§ TASK STATEMENT
Below are some entries. Copy each line in them that holds "symbols".

Records from a data collection:
--- --- ---

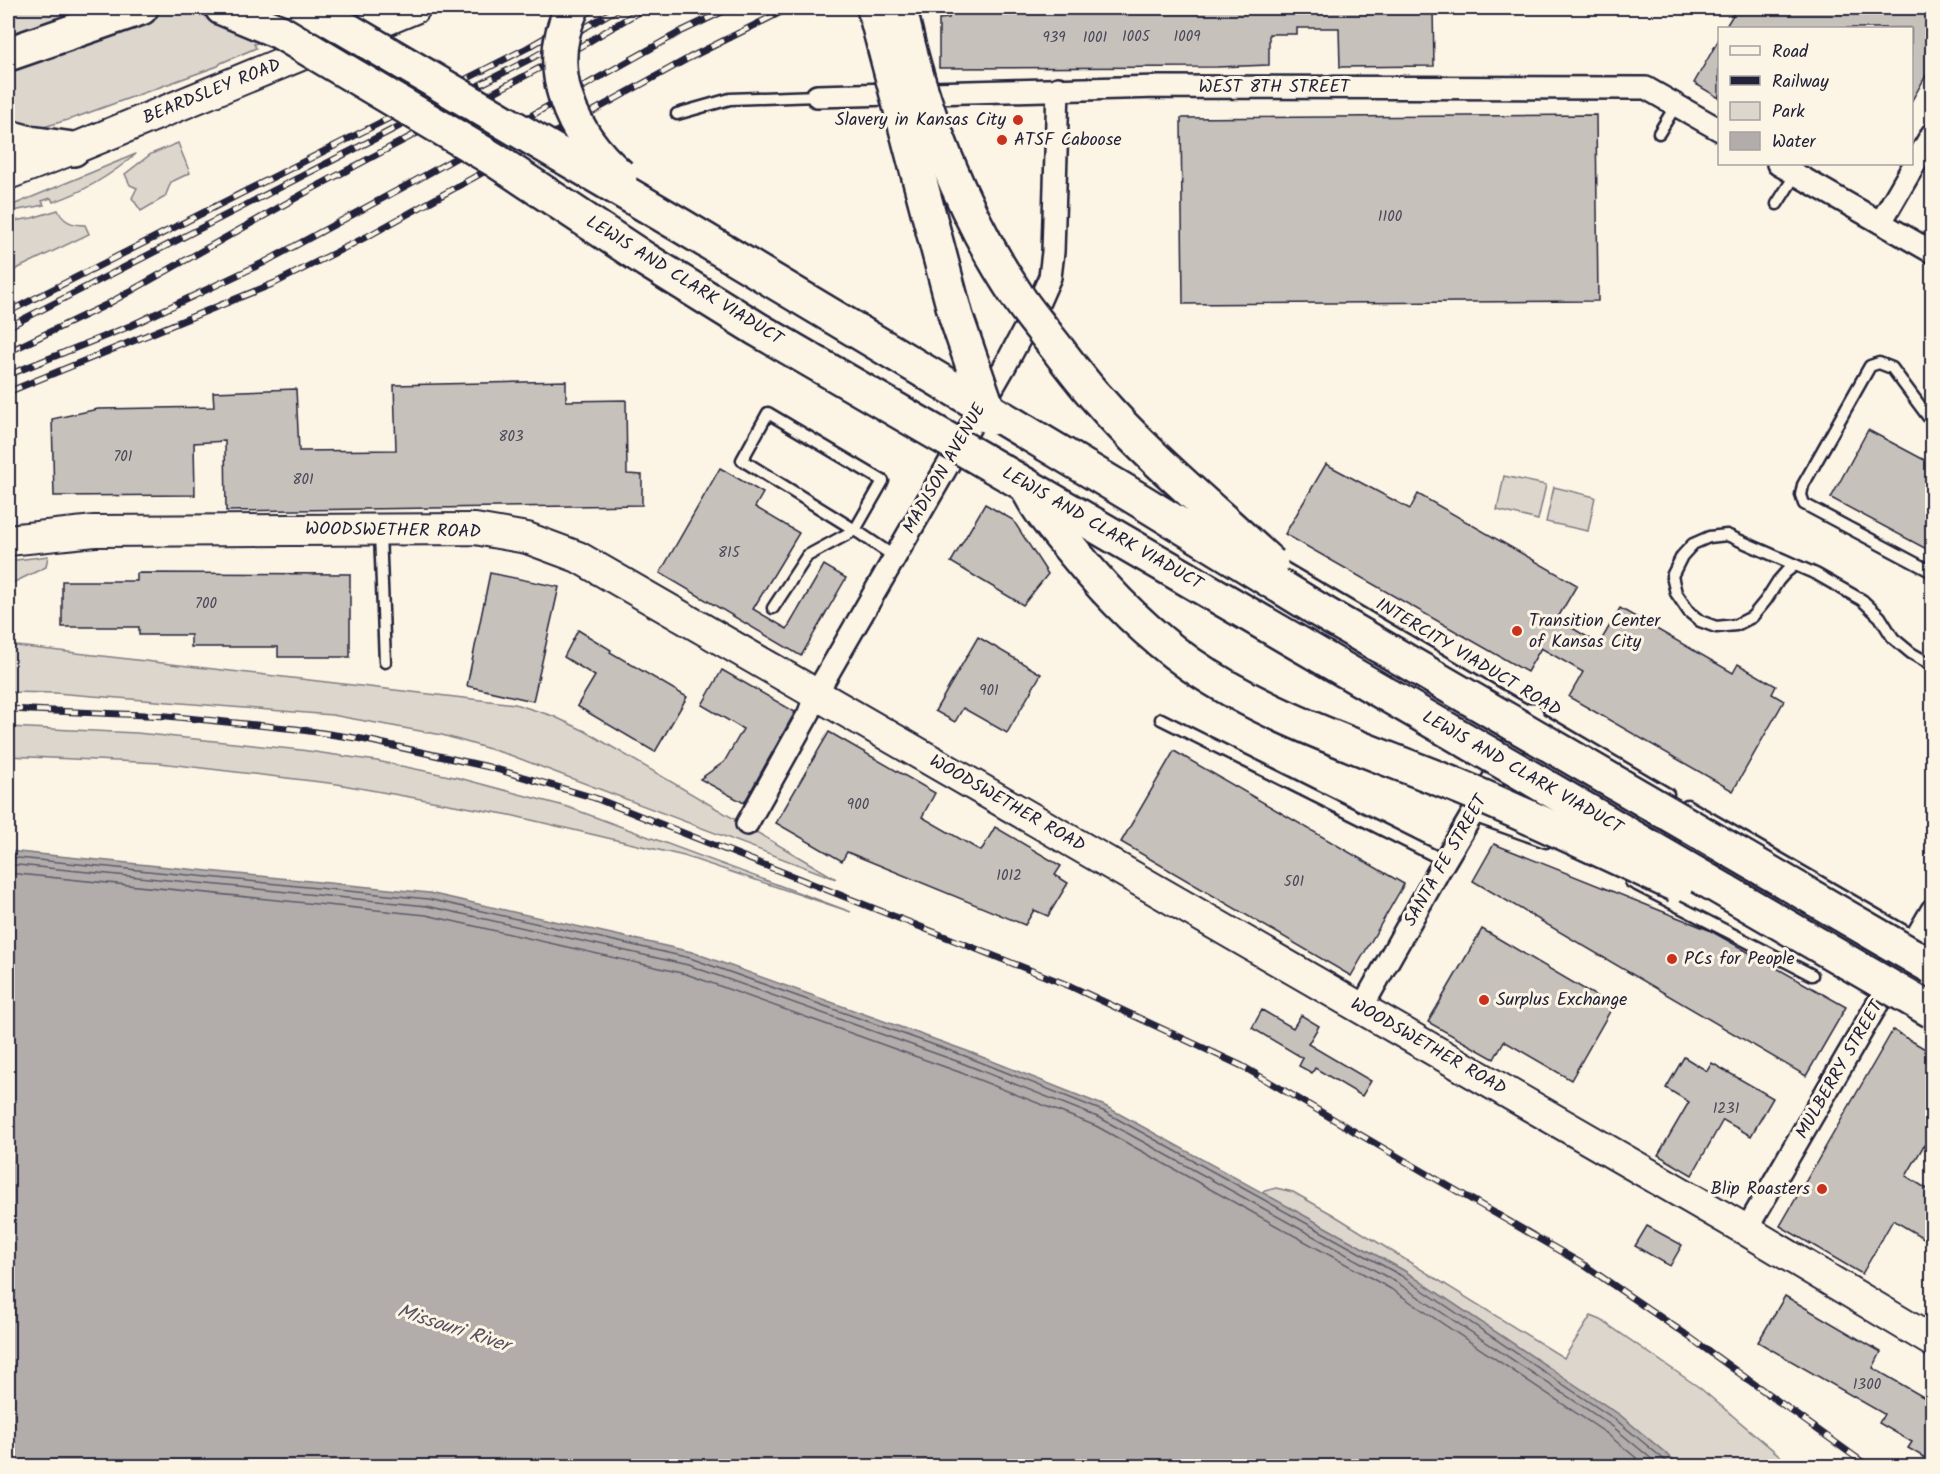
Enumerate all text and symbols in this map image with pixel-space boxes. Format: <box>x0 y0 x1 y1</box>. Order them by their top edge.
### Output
house number: 1005 <box>1122 25 1151 49</box>
house number: 1009 <box>1173 25 1201 49</box>
house number: 939 <box>1042 26 1066 50</box>
house number: 1001 <box>1083 26 1107 50</box>
legend <box>1718 27 1913 165</box>
text: Road <box>1772 38 1809 67</box>
street label: BEARDSLEY ROAD <box>139 51 286 133</box>
text: Railway <box>1772 68 1829 97</box>
street label: WEST 8TH STREET <box>1198 73 1351 102</box>
text: Park <box>1772 98 1805 127</box>
place label: Slavery in Kansas City <box>835 106 1007 135</box>
marker: Slavery in Kansas City <box>1011 113 1025 127</box>
place label: ATSF Caboose <box>1014 126 1122 155</box>
text: Water <box>1772 128 1817 157</box>
marker: ATSF Caboose <box>995 133 1009 147</box>
house number: 1100 <box>1378 205 1403 229</box>
street label: LEWIS AND CLARK VIADUCT <box>580 208 789 354</box>
street label: MADISON AVENUE <box>896 398 995 540</box>
house number: 803 <box>498 425 524 449</box>
house number: 701 <box>113 445 133 469</box>
street label: LEWIS AND CLARK VIADUCT <box>996 460 1209 599</box>
house number: 801 <box>292 468 314 492</box>
street label: WOODSWETHER ROAD <box>305 515 482 547</box>
house number: 815 <box>718 541 741 565</box>
street label: INTERCITY VIADUCT ROAD <box>1370 591 1567 725</box>
house number: 700 <box>195 592 217 616</box>
place label: Transition Center of Kansas City <box>1529 607 1661 657</box>
marker: Transition Center of Kansas City <box>1510 624 1524 638</box>
house number: 901 <box>979 679 999 703</box>
street label: LEWIS AND CLARK VIADUCT <box>1416 704 1629 843</box>
street label: WOODSWETHER ROAD <box>924 747 1091 861</box>
street label: SANTA FE STREET <box>1396 788 1496 932</box>
house number: 900 <box>847 793 870 817</box>
house number: 1012 <box>996 864 1022 888</box>
house number: 501 <box>1284 870 1304 894</box>
place label: PCs for People <box>1684 945 1795 974</box>
marker: PCs for People <box>1665 952 1679 966</box>
place label: Surplus Exchange <box>1496 986 1627 1015</box>
street label: WOODSWETHER ROAD <box>1345 990 1512 1104</box>
marker: Surplus Exchange <box>1477 993 1491 1007</box>
street label: MULBERRY STREET <box>1788 994 1892 1145</box>
house number: 1231 <box>1713 1097 1740 1121</box>
place label: Blip Roasters <box>1711 1175 1810 1204</box>
marker: Blip Roasters <box>1815 1182 1829 1196</box>
water label: Missouri River <box>393 1296 517 1364</box>
house number: 1300 <box>1853 1373 1882 1397</box>

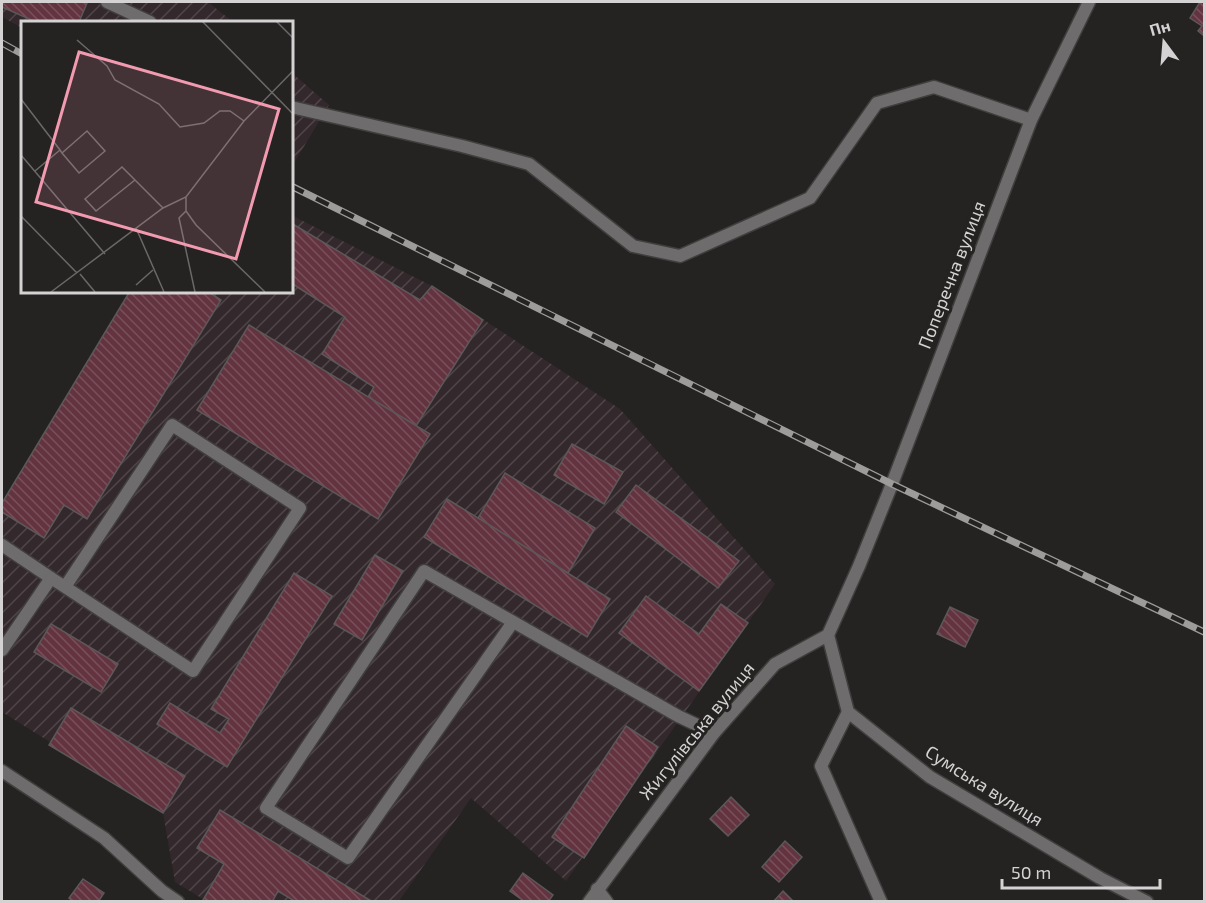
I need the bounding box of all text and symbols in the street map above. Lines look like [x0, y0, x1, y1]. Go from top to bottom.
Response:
north arrow [1134, 12, 1194, 72]
text: Пн [1147, 15, 1172, 39]
inset map [21, 21, 292, 292]
street label: Поперечна вулиця [913, 198, 989, 352]
street label: Жигулівська вулиця [634, 657, 758, 804]
street label: Сумська вулиця [922, 740, 1048, 830]
scale bar [1002, 852, 1160, 890]
text: 50 m [1011, 861, 1051, 883]

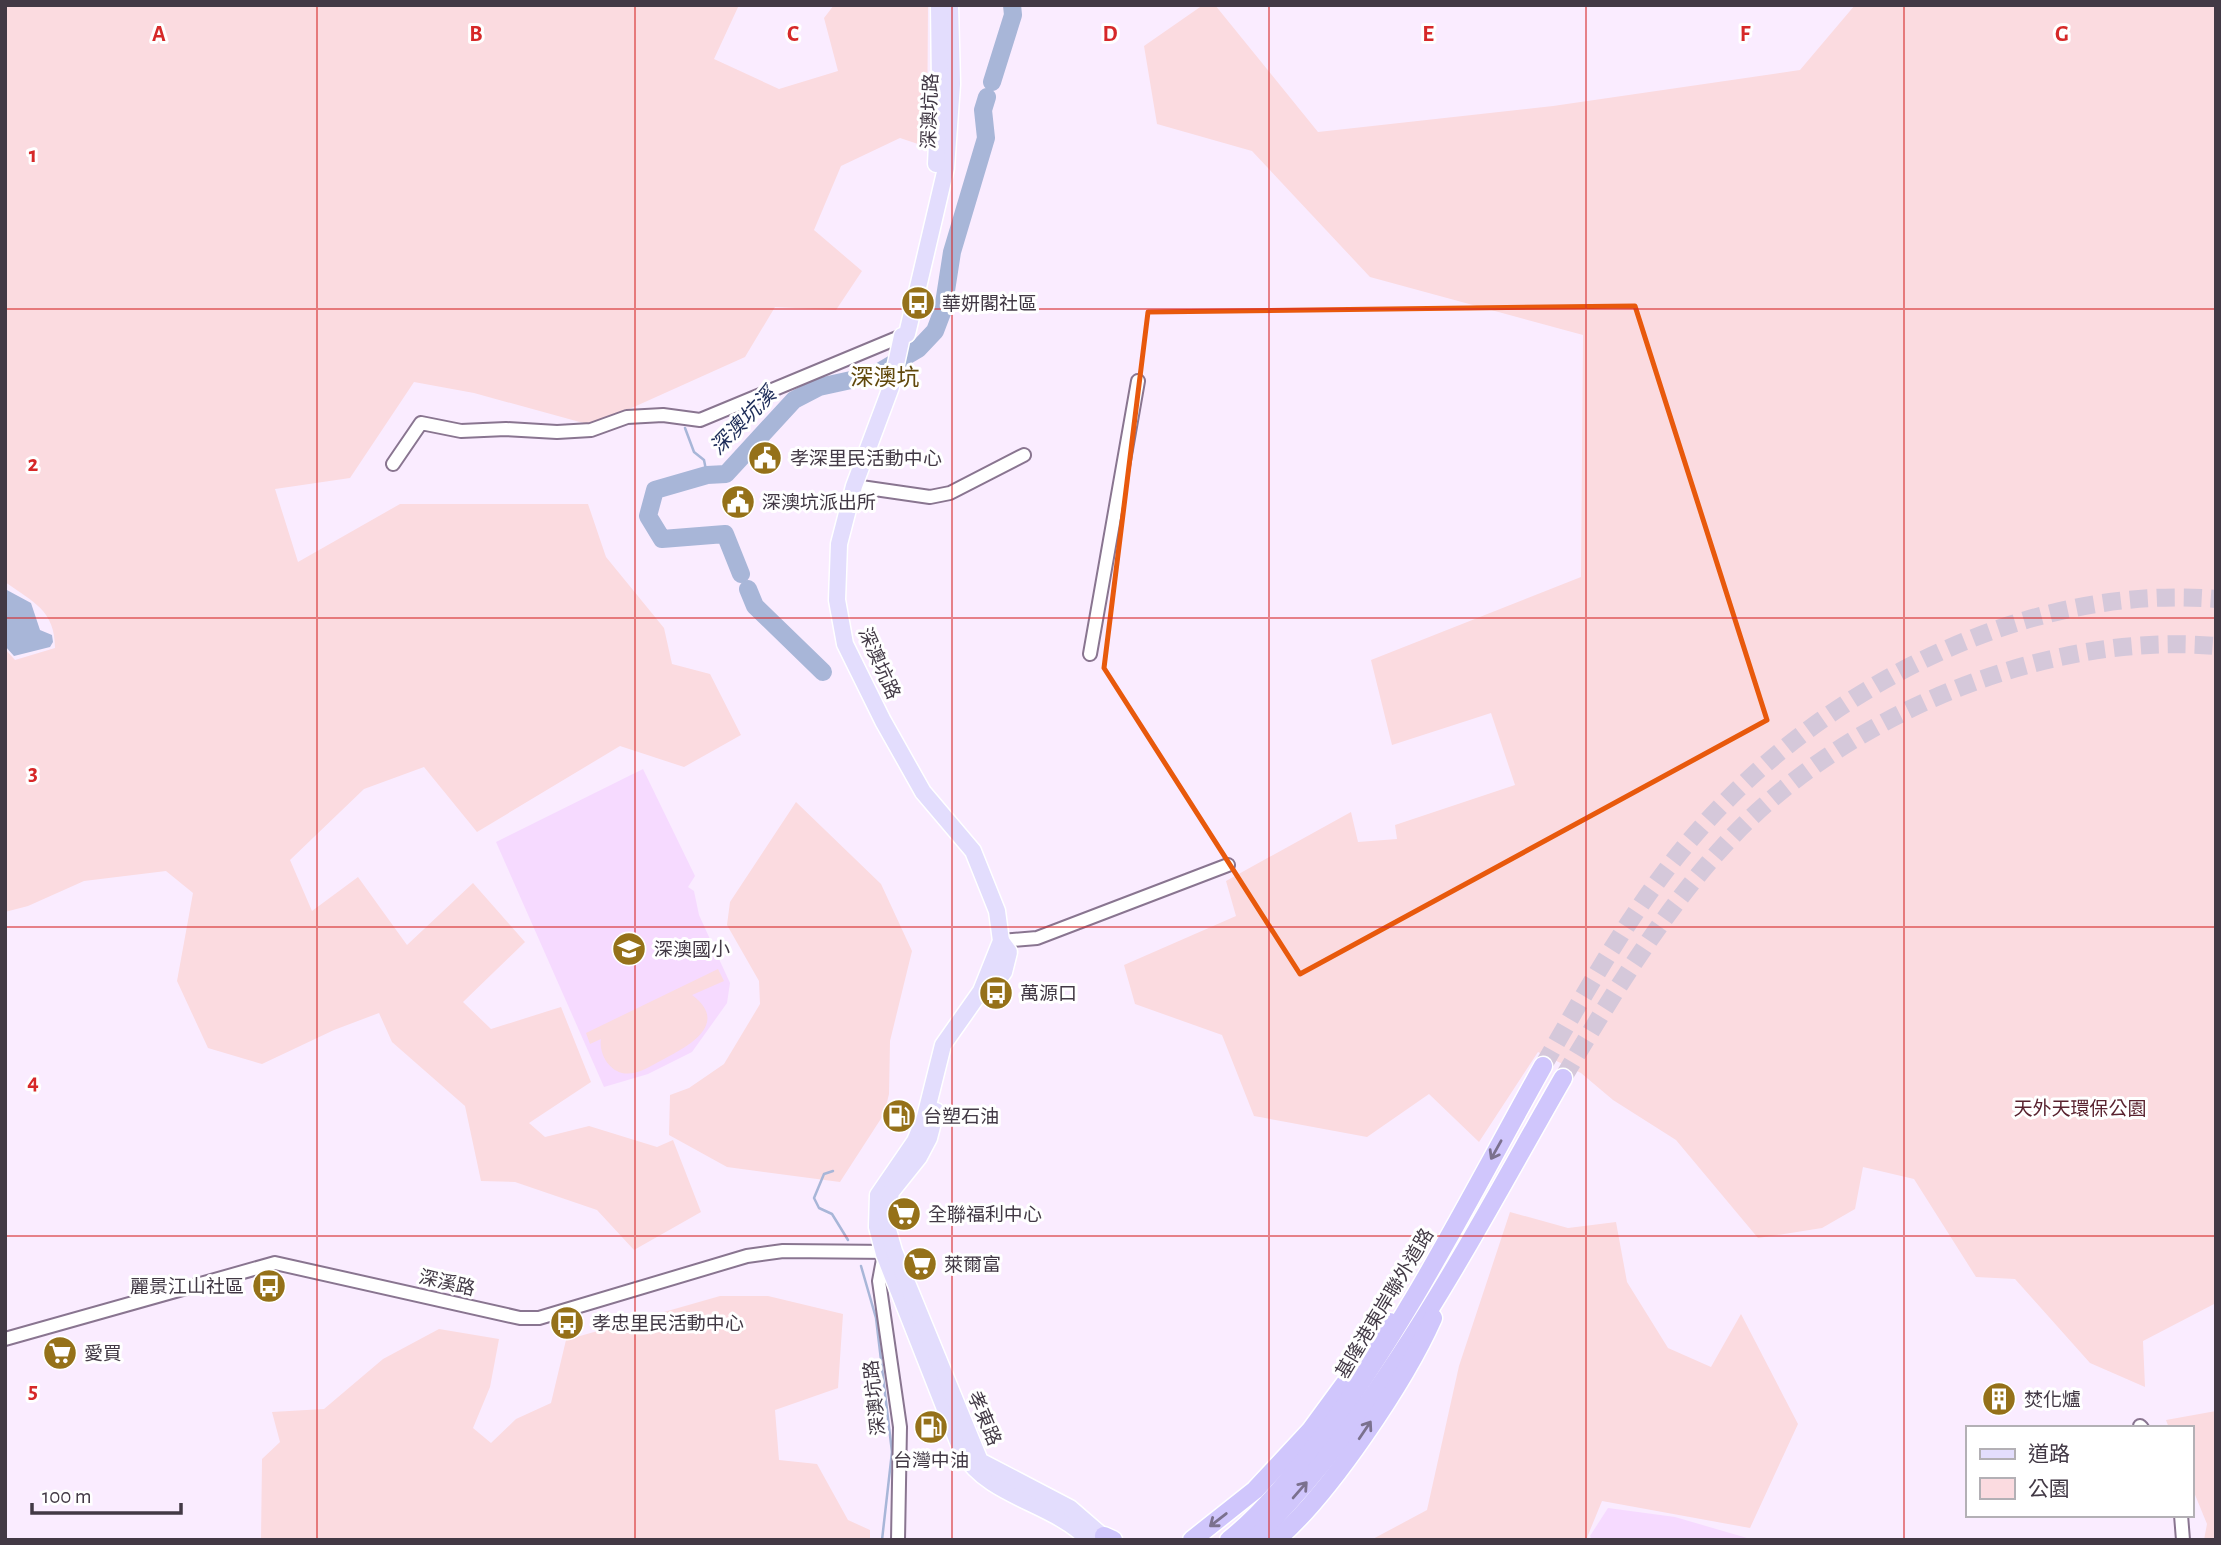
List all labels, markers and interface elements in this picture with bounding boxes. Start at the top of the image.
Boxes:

--- --- ---

§ TASK ANSWER
Enumerate all text and symbols in this map image with pixel-space boxes. Format: <box>x0 y0 x1 y1</box>. Order them by their top edge.
I need the bounding box of all text and symbols in the street map above. Lines look like [x0, y0, x1, y1]. Go from top to bottom.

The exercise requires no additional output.